___ Passage to read ___

The rest of the trip is filler and diplomatic "nice to have" stuff like onboarding Denmark as a source of investment for green/hydrogen manufacturing, the summit with Nordic PMs etc.

It is better that way. As pragmatic as possible.

When Europe and the US (by way of its "many politicians, experts and newspapers") fully introspect and come clean about such things as:

- the holocaust (something that will not happen in India though it is far poorer + less developed even today)
-operation paperclip (and its consequences from its root hypocrisy allowed to stand unchallenged/unrectified to this day)
- cold war geopolitical extreme hypocrisy and consequences impacted on the victims of this
- their role in colonialism predating a lot of this.....

relative to their relative developed asserted enlightenment and economic standing at these times....and how that came about...

....all of it impacting on how countries like India had and have the basic wherewithal to develop and strengthen sociopolitically and economically earlier and today...

___

_Stated task_:
Reproduce the comment above about the trip and Western history, word for word and in full.

___ Excerpted data ___

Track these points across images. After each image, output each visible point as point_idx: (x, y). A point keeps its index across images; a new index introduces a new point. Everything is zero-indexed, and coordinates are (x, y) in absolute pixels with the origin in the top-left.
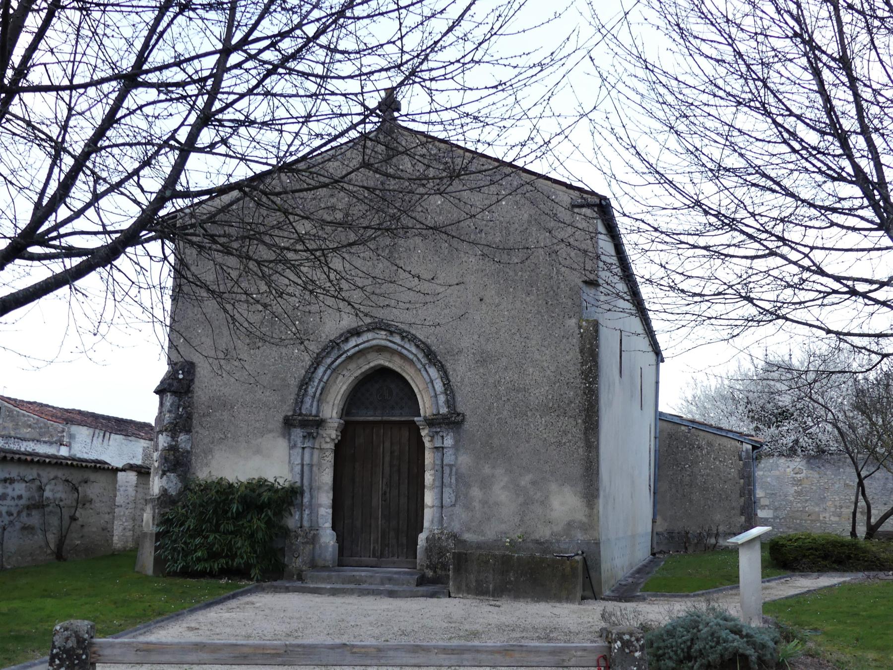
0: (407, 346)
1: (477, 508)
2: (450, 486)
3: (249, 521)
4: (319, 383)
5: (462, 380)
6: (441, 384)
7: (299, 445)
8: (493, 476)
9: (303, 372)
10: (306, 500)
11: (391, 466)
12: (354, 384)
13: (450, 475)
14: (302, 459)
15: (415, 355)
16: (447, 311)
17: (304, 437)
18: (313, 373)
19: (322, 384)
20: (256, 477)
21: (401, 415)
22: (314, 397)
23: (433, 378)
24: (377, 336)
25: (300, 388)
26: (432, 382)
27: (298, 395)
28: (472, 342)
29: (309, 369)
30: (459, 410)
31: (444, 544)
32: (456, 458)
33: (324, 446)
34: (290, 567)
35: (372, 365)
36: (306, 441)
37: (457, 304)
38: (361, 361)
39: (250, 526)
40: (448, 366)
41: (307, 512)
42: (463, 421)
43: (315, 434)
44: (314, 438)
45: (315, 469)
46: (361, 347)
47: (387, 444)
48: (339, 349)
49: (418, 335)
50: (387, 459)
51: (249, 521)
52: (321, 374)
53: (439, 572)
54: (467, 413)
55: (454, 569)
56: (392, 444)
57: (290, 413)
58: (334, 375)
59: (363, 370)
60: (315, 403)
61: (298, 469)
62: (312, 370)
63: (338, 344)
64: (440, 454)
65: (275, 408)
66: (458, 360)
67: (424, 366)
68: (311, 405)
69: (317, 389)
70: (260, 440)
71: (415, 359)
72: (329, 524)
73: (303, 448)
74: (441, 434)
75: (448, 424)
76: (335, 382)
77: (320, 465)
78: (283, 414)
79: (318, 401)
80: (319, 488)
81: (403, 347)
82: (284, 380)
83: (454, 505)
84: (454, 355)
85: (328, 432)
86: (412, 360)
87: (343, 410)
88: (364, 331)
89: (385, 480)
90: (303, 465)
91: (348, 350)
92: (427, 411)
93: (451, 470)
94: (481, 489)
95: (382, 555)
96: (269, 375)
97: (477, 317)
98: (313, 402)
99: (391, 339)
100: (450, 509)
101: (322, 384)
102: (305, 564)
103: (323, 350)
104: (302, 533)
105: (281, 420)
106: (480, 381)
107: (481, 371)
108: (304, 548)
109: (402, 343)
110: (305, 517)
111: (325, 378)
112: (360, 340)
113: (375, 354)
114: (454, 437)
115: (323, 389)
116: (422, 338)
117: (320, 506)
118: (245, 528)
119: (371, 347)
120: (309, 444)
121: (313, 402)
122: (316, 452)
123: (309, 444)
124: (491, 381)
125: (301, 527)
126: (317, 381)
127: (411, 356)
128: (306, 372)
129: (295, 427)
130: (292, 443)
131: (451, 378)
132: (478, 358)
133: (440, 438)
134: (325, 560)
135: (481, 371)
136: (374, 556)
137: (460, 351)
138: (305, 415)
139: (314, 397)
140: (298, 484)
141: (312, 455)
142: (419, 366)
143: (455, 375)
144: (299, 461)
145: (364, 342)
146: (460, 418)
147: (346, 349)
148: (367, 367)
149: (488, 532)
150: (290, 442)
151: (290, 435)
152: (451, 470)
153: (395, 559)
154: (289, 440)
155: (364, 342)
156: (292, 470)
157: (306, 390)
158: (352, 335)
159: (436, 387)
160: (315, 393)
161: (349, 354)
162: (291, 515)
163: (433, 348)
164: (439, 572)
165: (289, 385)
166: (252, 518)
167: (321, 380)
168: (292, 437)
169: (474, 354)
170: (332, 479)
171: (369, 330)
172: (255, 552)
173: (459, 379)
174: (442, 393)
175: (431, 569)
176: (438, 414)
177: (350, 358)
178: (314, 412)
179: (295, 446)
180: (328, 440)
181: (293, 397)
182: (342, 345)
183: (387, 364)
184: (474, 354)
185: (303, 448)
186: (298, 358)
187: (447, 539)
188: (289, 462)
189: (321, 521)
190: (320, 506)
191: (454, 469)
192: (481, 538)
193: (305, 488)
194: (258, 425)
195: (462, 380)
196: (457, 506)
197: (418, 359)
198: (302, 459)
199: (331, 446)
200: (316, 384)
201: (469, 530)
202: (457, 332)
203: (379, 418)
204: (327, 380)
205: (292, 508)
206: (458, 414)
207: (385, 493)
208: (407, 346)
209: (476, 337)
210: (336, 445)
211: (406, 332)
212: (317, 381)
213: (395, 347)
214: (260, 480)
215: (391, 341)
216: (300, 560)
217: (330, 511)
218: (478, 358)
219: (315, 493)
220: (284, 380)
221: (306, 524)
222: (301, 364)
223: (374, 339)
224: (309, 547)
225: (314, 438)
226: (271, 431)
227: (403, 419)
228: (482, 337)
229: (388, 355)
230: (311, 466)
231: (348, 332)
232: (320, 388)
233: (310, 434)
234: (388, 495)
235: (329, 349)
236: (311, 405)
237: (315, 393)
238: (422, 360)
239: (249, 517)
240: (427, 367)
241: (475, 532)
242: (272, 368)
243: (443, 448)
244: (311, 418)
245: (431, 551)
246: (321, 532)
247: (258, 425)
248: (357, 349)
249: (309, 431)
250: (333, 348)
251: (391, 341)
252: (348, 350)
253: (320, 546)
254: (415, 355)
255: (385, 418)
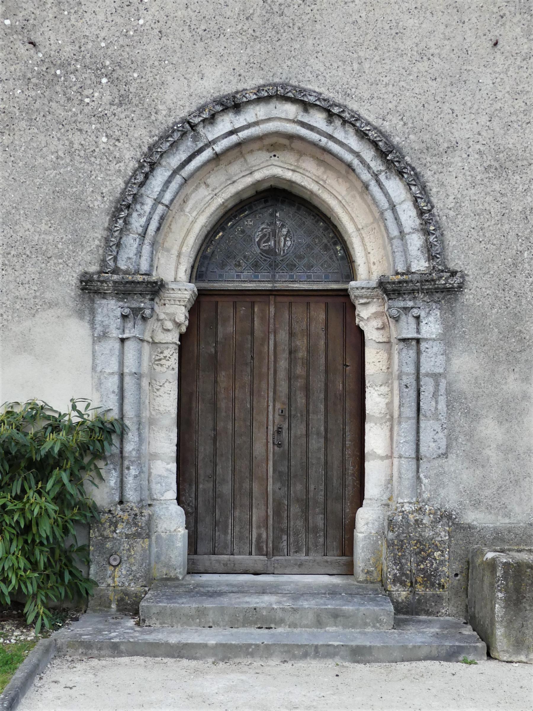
0: (339, 134)
1: (493, 461)
2: (436, 416)
3: (18, 498)
4: (154, 208)
5: (458, 205)
6: (413, 213)
7: (115, 333)
8: (525, 397)
9: (120, 183)
10: (130, 447)
11: (290, 378)
12: (216, 218)
13: (435, 395)
14: (121, 363)
15: (357, 155)
16: (423, 66)
17: (124, 317)
18: (142, 185)
19: (160, 209)
20: (23, 400)
21: (309, 280)
22: (143, 235)
23: (396, 200)
24: (275, 113)
25: (115, 217)
26: (393, 207)
27: (109, 230)
28: (477, 129)
29: (134, 175)
30: (452, 266)
31: (428, 533)
32: (448, 360)
33: (161, 337)
34: (103, 586)
35: (258, 176)
36: (130, 325)
37: (444, 53)
38: (235, 168)
39: (22, 510)
40: (427, 175)
41: (133, 471)
42: (461, 286)
43: (148, 312)
44: (144, 319)
45: (145, 383)
46: (243, 134)
47: (283, 336)
48: (196, 138)
49: (363, 113)
50: (283, 364)
51: (18, 498)
52: (157, 189)
53: (420, 589)
54: (471, 271)
55: (507, 600)
56: (291, 334)
57: (94, 268)
58: (188, 189)
59: (240, 186)
60: (146, 249)
61: (113, 383)
62: (140, 178)
63: (193, 127)
64: (412, 353)
65: (61, 257)
66: (450, 164)
67: (376, 176)
68: (139, 254)
69: (149, 220)
70: (28, 323)
71: (356, 162)
72: (172, 494)
73: (123, 340)
74: (415, 312)
75: (429, 292)
76: (182, 210)
77: (153, 377)
78: (79, 270)
79: (153, 244)
80: (152, 422)
81: (331, 137)
82: (78, 199)
83: (445, 455)
84: (439, 155)
85: (170, 309)
86: (349, 166)
87: (193, 267)
88: (249, 102)
89: (278, 406)
90: (122, 376)
91: (214, 142)
92: (374, 268)
93: (437, 385)
94: (501, 423)
95: (276, 550)
96: (46, 189)
97: (487, 80)
98: (141, 245)
99: (306, 119)
100: (436, 463)
101: (160, 209)
102: (136, 579)
103: (164, 137)
104: (125, 516)
105: (74, 281)
106: (495, 208)
107: (497, 187)
108: (131, 546)
109: (329, 130)
110: (130, 482)
111: (167, 197)
112: (240, 120)
113: (263, 156)
114: (444, 321)
115: (162, 218)
116: (371, 118)
117: (154, 456)
118: (11, 513)
119: (260, 138)
120: (136, 332)
121: (141, 245)
122: (146, 348)
123: (136, 332)
124: (517, 207)
125: (121, 502)
126: (149, 203)
127: (348, 157)
128: (127, 183)
129: (104, 296)
130: (99, 329)
131: (434, 200)
132: (489, 160)
133: (412, 322)
134: (168, 565)
135: (497, 187)
136: (260, 552)
137: (453, 147)
138: (126, 272)
139: (143, 235)
140: (114, 415)
141: (140, 353)
142: (366, 176)
143: (442, 195)
144: (115, 367)
145: (249, 126)
146: (455, 281)
147: (211, 138)
148: (249, 180)
149: (517, 509)
150: (93, 328)
151: (93, 312)
152: (437, 385)
153: (302, 557)
154: (92, 323)
155: (249, 126)
156: (99, 385)
157: (126, 222)
158: (226, 109)
159: (403, 218)
160: (146, 228)
161: (219, 148)
162: (101, 478)
163: (396, 140)
164: (420, 589)
165: (89, 210)
166: (24, 491)
167: (157, 201)
168: (99, 318)
169: (480, 152)
170: (367, 395)
171: (259, 100)
172: (34, 566)
173: (450, 202)
174: (415, 230)
175: (403, 584)
176: (408, 272)
177: (217, 157)
178: (144, 267)
179: (104, 336)
180: (169, 325)
181: (100, 233)
182: (201, 129)
183: (289, 175)
184: (480, 152)
185: (123, 340)
186: (107, 154)
187: (435, 522)
188: (94, 369)
189: (156, 488)
190: (154, 456)
191: (443, 384)
192: (502, 522)
193: (127, 422)
194: (22, 292)
195: (458, 205)
196: (452, 457)
197: (363, 161)
198: (121, 363)
199: (174, 337)
200: (147, 208)
201: (477, 504)
202: (446, 108)
203: (268, 286)
204: (172, 201)
205: (101, 464)
206: (453, 273)
207: (279, 431)
208: (339, 134)
209: (483, 119)
210: (182, 337)
211: (339, 106)
212: (149, 203)
213: (314, 136)
214: (33, 406)
215: (303, 124)
216: (123, 570)
217: (173, 467)
218: (489, 160)
219: (145, 431)
220: (78, 199)
221: (131, 495)
222: (113, 166)
223: (269, 120)
224: (140, 545)
225: (144, 319)
226: (51, 305)
227: (315, 287)
228: (496, 121)
229: (290, 158)
230: (138, 376)
231: (219, 102)
232: (156, 218)
233: (136, 311)
234: (285, 434)
235: (177, 136)
236: (139, 254)
237: (146, 228)
238: (372, 164)
239: (16, 488)
240: (382, 177)
241: (489, 508)
242: (52, 173)
243: (418, 341)
244: (140, 278)
245: (401, 549)
246: (158, 509)
247: (22, 292)
248: (234, 139)
249: (135, 305)
250: (184, 134)
251: (303, 124)
252: (214, 142)
253: (158, 537)
254: (357, 155)
255: (279, 286)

___

_Written response_:
The rest of the trip is filler and diplomatic "nice to have" stuff like onboarding Denmark as a source of investment for green/hydrogen manufacturing, the summit with Nordic PMs etc.

It is better that way. As pragmatic as possible.

When Europe and the US (by way of its "many politicians, experts and newspapers") fully introspect and come clean about such things as:

- the holocaust (something that will not happen in India though it is far poorer + less developed even today)
-operation paperclip (and its consequences from its root hypocrisy allowed to stand unchallenged/unrectified to this day)
- cold war geopolitical extreme hypocrisy and consequences impacted on the victims of this
- their role in colonialism predating a lot of this.....

relative to their relative developed asserted enlightenment and economic standing at these times....and how that came about...

....all of it impacting on how countries like India had and have the basic wherewithal to develop and strengthen sociopolitically and economically earlier and today...